L'incontro all'Università Bocconi è stata anche l'occasione per fare il punto con il presidente sulle attività dell'Associazione e per tracciare il bilancio sugli associati, che sottolinea il manager, sono attualmente 246 ma entro fine anno supereranno i 250, anche grazie all'ingresso, da gennaio, di circa una quarantina di agenzie, con un incremento del 19% sul 2021.

“Negli ultimi mesi , in linea con la mia mission presidenziale, l'associazione ha promosso numerose attività per gli associati per favorire networking e new business, una di queste, ad esempio, è l'evento' Rete' presso gli IBM Studios in Piazza Gae Aulenti a Milano, a cura di Mauro Miglioranzi di Coo'ee, che aveva la finalità di creare relazioni, crescita e opportunità di business per le agenzie aderenti a UNA” ha ricordato il presidente. 

Durante l'anno è inoltre proseguito l'impegno  per la formazione con numerosi incontri come l'open day al Base di Milano rivolto ai giovani.

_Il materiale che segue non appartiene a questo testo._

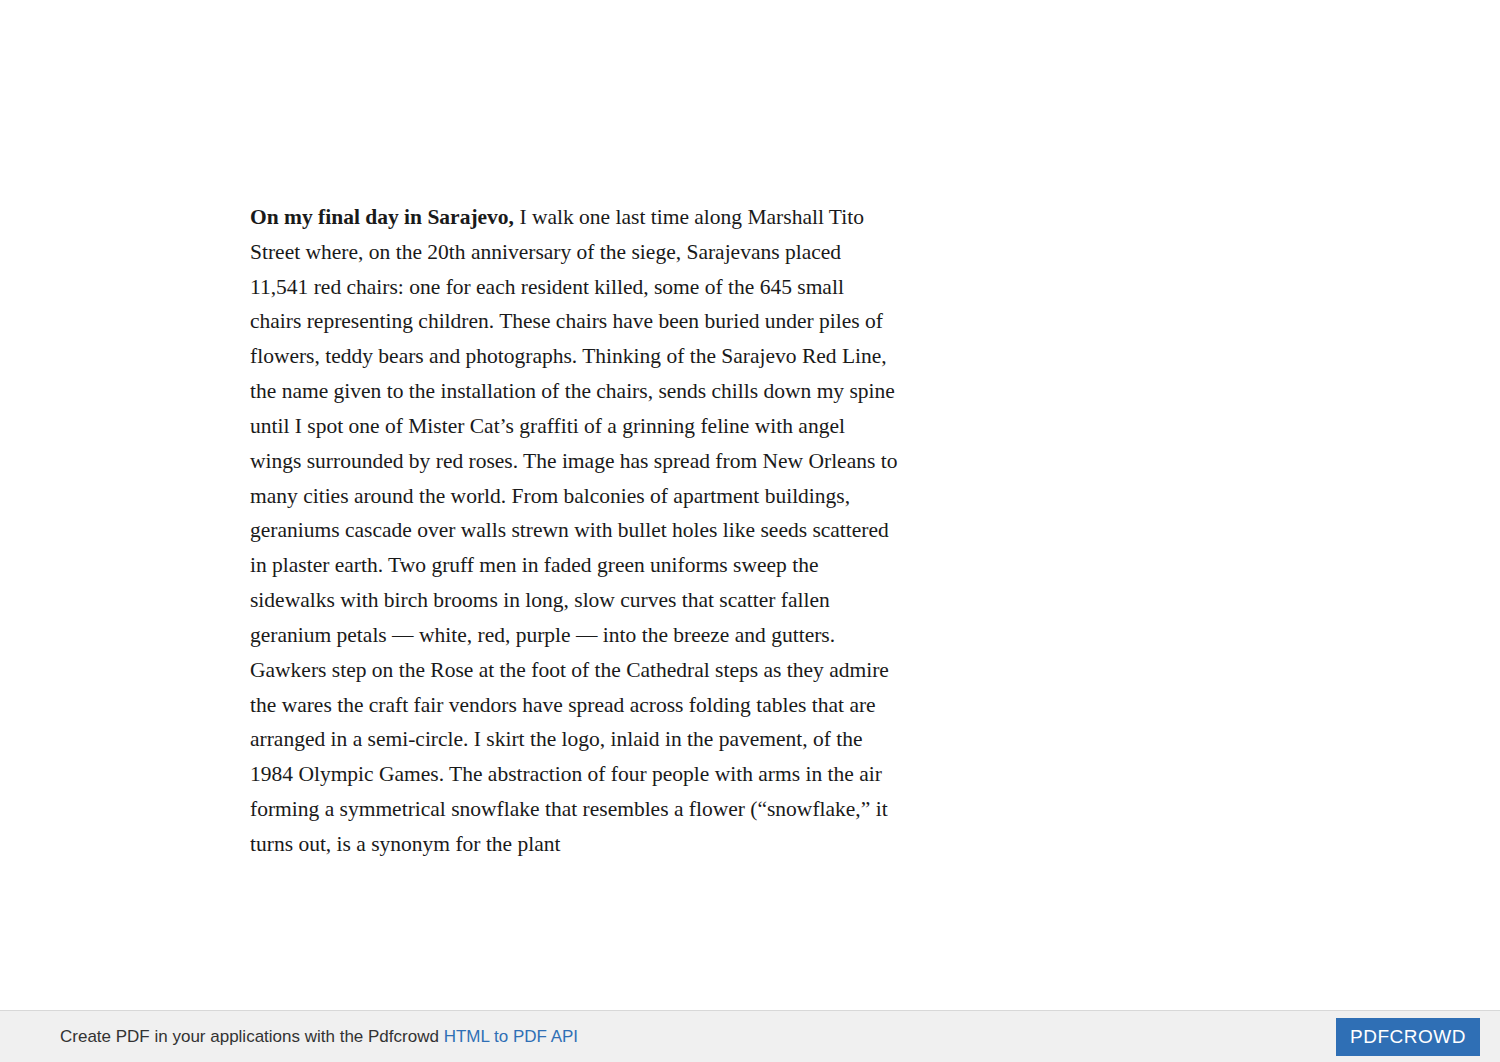On my final day in Sarajevo, I walk one last time along Marshall Tito Street where, on the 20th anniversary of the siege, Sarajevans placed 11,541 red chairs: one for each resident killed, some of the 645 small chairs representing children. These chairs have been buried under piles of flowers, teddy bears and photographs. Thinking of the Sarajevo Red Line, the name given to the installation of the chairs, sends chills down my spine until I spot one of Mister Cat’s graffiti of a grinning feline with angel wings surrounded by red roses. The image has spread from New Orleans to many cities around the world. From balconies of apartment buildings, geraniums cascade over walls strewn with bullet holes like seeds scattered in plaster earth. Two gruff men in faded green uniforms sweep the sidewalks with birch brooms in long, slow curves that scatter fallen geranium petals — white, red, purple — into the breeze and gutters. Gawkers step on the Rose at the foot of the Cathedral steps as they admire the wares the craft fair vendors have spread across folding tables that are arranged in a semi-circle. I skirt the logo, inlaid in the pavement, of the 1984 Olympic Games. The abstraction of four people with arms in the air forming a symmetrical snowflake that resembles a flower (“snowflake,” it turns out, is a synonym for the plant
Create PDF in your applications with the Pdfcrowd HTML to PDF API PDFCROWD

Si sono susseguiti diversi eventi territoriali e, per la prima volta, ricorda Arduini "abbiamo aperto IF! ai clienti dei nostri associati mettendo a disposizione ingressi gratuiti nel segno di una sempre più ampio networking di opportunità”.

Prosegue inoltre l'attenzione dell'Associazione per i propri premi, in primis L'Italia che comunica, "con un'edizione, il 5 dicembre, arricchita da novità e nuovi sponsor” annuncia Arduini.

UNA consolida inoltre il suo contributo al tavolo delle Audi e a riguardo il presidente ricorda le importanti novità in arrivo da parte di AUDITEL.

Si rafforza l'impegno sul tema prioritario delle gare, sia pubbliche che private e sulla questione della remunerazione, resa prioritaria dalla crescente inflazione, sottolinea Arduini “con gruppi di lavoro dedicati che dialogano con altre associazioni, a partire da UPA. “ L'apertura al confronto e alla collaborazione con altri organismi oltre ai partner storici come UPA, ADCI e OBE, ad esempio, è fondamentale per UNA perchè potrà portare grandi benefici al mercato”.

E ancora, guardando all'interno, Arduini anticipa che l'Associazione sta dialogando con altre importanti realtà del mercato in settori attigui alla comunicazione e auspica che l'ingresso di Accenture Song rappresenti solo l'inizio di un'apertura a settori che l'associazione può rappresentare al meglio”.